On September 19, CFTC Commissioner Christy Goldsmith Romero called on the agency to adopt her proposed Heightened Enforcement Accountability and Transparency (HEAT) Test, which would require defendants to admit wrongdoing in CFTC enforcement settlements. Expressing “deep concerns” with the CFTC’s practice of not seeking admissions of wrongdoing when settling the majority of enforcement cases (thus resulting in a majority of settlements where the defendant “neither admits nor denies” wrongdoing), Romero stressed that she does not support allowing defendants to settle without admitting their illegal conduct. Romero’s proposed HEAT Test would, among other things, (i) require defendants to acknowledge responsibility and wrongdoing to the public in cases where heightened accountability and acceptance of responsibility are in the public interest; (ii) require more defendants to admit their wrongdoing, thus maximizing public accountability, increasing transparency of a defendant’s wrongdoing, and heightening the deterrent impact of the agency’s enforcement settlements; and (iii) assist the CFTC in reviewing cases that may call for heightened scrutiny of these factors. Romero added that the CFTC should be more willing to take cases to trial when defendants are not willing to admit wrongdoing.

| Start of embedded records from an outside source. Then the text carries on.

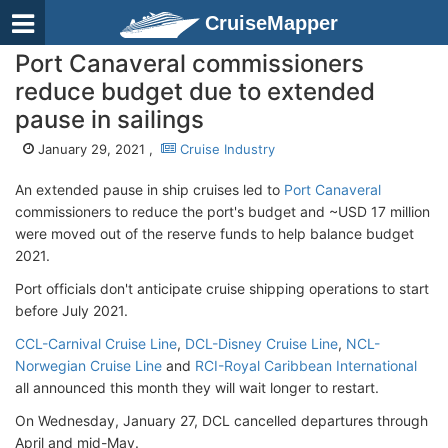
CruiseMapper
Port Canaveral commissioners
reduce budget due to extended
pause in sailings
January 29, 2021 ,
Cruise Industry
An extended pause in ship cruises led to
Port Canaveral
commissioners to reduce the port's budget and ~USD 17 million
were moved out of the reserve funds to help balance budget
2021.
Port officials don't anticipate cruise shipping operations to start
before July 2021.
CCL-Carnival Cruise Line
,
DCL-Disney Cruise Line
,
NCL-
Norwegian Cruise Line
and
RCI-Royal Caribbean International
all announced this month they will wait longer to restart.
On Wednesday, January 27, DCL cancelled departures through
April and mid-May.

On August 30, the Subcommittee on Economic and Consumer Policy of the House Committee on Oversight and Reform announced that Representative Raja Krishnamoorthi (D-IL), Chair of the Subcommittee, sent letters to the U.S. Treasury Department, SEC, CFTC, and FTC, in addition to five digital asset exchanges, requesting information on how they are combating cryptocurrency-related fraud and scams. According to his letters, Chairman Krishnamoorthi is “concerned about the growth of fraud and consumer abuse linked to cryptocurrencies.” He further added that “[t]he lack of a central authority to flag suspicious transactions in many situations, the irreversibility of transactions, and the limited understanding many consumers and investors have of the underlying technology make cryptocurrency a preferred transaction method for scammers.” In the letters to the federal agencies, he stated that “the federal government has been slow to curb cryptocurrency scams and fraud,” and that “[e]xisting federal regulations do not comprehensively or clearly cover cryptocurrencies under all circumstances.” In one of the letters to the digital asset exchanges, Krishnamoorthi noted that “cryptocurrency exchanges must themselves act to protect consumers conducting transactions through their platforms.” The letters requested that all recipients provide information to the subcommittee outling “steps they are taking to combat cryptocurrency-related fraud and scams and additional actions that are needed to protect Americans” in order to “help Congress understand what they are doing to protect consumers and inform legislative solutions to bring stability to the digital asset industry.”